Merge tag 'x86_paravirt_for_v7.0_rc1' of git://git.kernel.org/pub/scm/linux/kernel/git/tip/tip

2026-02-11T03:01:45+00:00

Pull x86 paravirt updates from Borislav Petkov:

 - A nice cleanup to the paravirt code containing a unification of the
   paravirt clock interface, taming the include hell by splitting the
   pv_ops structure and removing of a bunch of obsolete code (Juergen
   Gross)

* tag 'x86_paravirt_for_v7.0_rc1' of git://git.kernel.org/pub/scm/linux/kernel/git/tip/tip: (23 commits)
  x86/paravirt: Use XOR r32,r32 to clear register in pv_vcpu_is_preempted()
  x86/paravirt: Remove trailing semicolons from alternative asm templates
  x86/pvlocks: Move paravirt spinlock functions into own header
  x86/paravirt: Specify pv_ops array in paravirt macros
  x86/paravirt: Allow pv-calls outside paravirt.h
  objtool: Allow multiple pv_ops arrays
  x86/xen: Drop xen_mmu_ops
  x86/xen: Drop xen_cpu_ops
  x86/xen: Drop xen_irq_ops
  x86/paravirt: Move pv_native_*() prototypes to paravirt.c
  x86/paravirt: Introduce new paravirt-base.h header
  x86/paravirt: Move paravirt_sched_clock() related code into tsc.c
  x86/paravirt: Use common code for paravirt_steal_clock()

**Work task 1**
Answer these questions about the paravirt merge message, marking each answer with its letter.
(a) From whom were the x86 paravirt updates pulled?
(b) How many commits does the tag contain?
(c) What instruction does the commit for pv_vcpu_is_preempted() use to clear a register?
**Work task 2**
Extend the paravirt merge message past its last commit title, keeping the style of the list.

**Material provided**
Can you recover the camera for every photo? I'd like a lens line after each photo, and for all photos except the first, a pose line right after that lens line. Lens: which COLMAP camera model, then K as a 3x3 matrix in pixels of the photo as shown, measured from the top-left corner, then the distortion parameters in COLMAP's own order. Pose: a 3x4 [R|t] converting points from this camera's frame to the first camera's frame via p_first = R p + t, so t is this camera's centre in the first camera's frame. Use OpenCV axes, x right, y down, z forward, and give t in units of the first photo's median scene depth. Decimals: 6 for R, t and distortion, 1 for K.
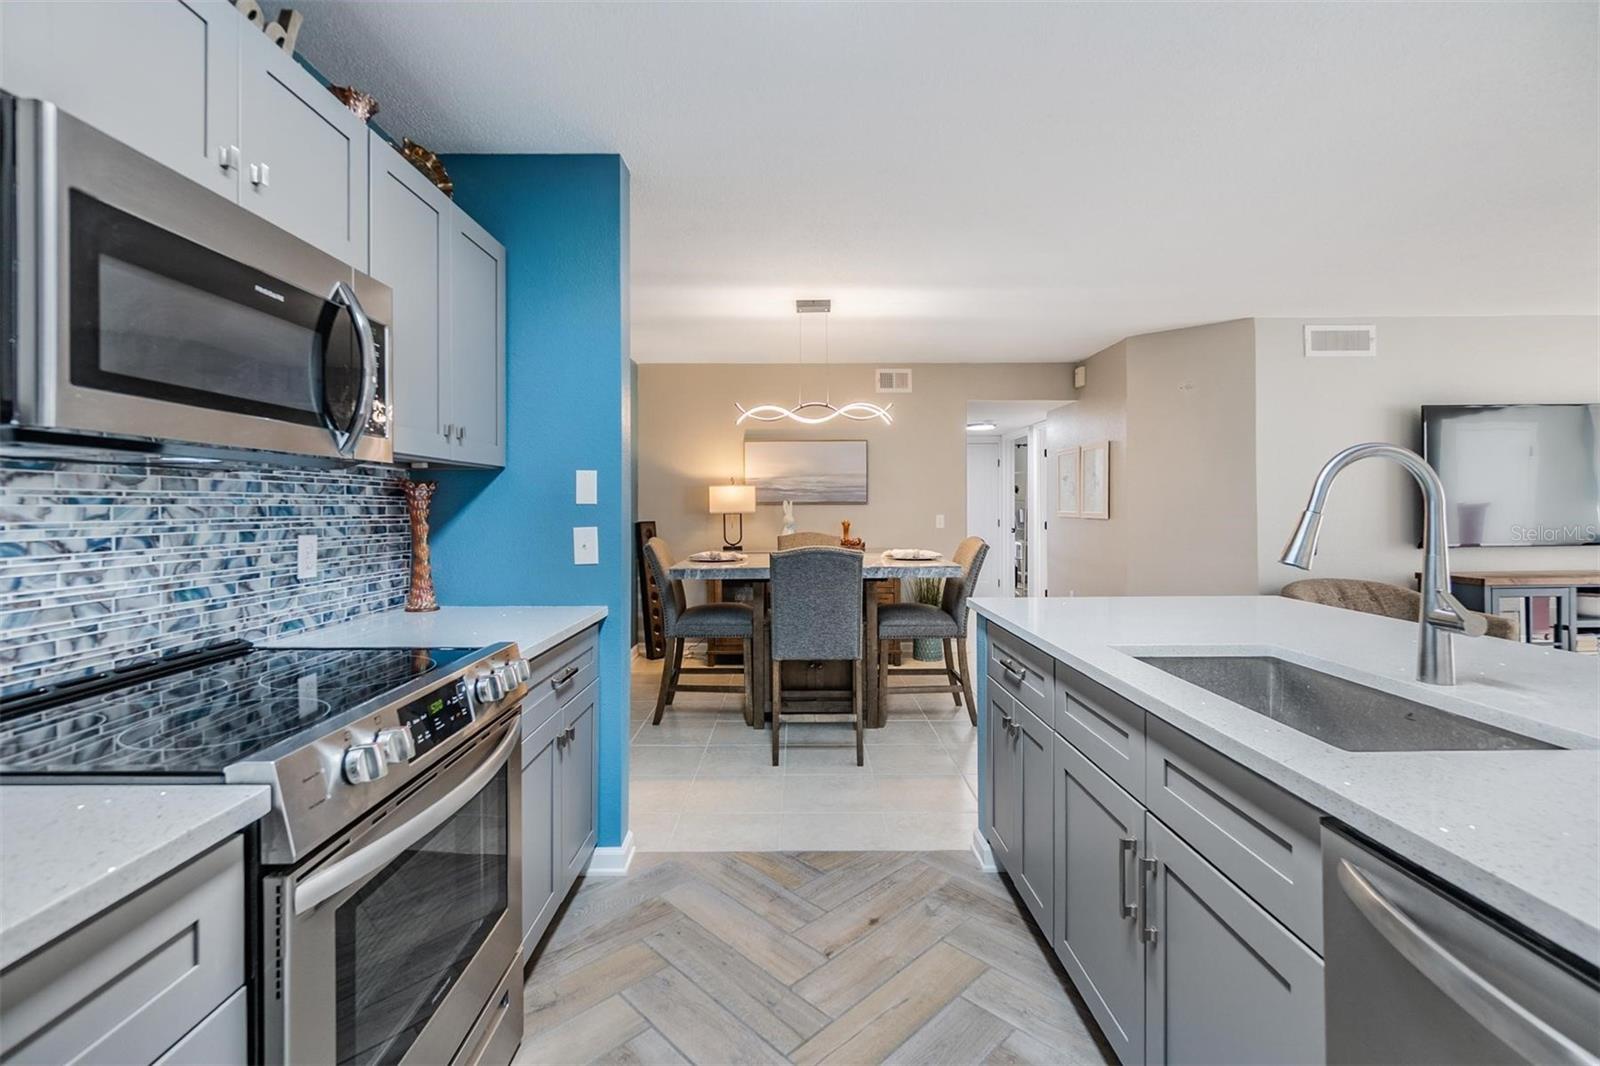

**Response 1**
(a) Borislav Petkov
(b) 23
(c) XOR r32,r32

**Response 2**
  riscv/paravirt: Use common code for paravirt_steal_clock()
  loongarch/paravirt: Use common code for paravirt_steal_clock()
  arm64/paravirt: Use common code for paravirt_steal_clock()
  arm/paravirt: Use common code for paravirt_steal_clock()
  sched: Move clock related paravirt code to kernel/sched
  paravirt: Remove asm/paravirt_api_clock.h
  x86/paravirt: Move thunk macros to paravirt_types.h
  ...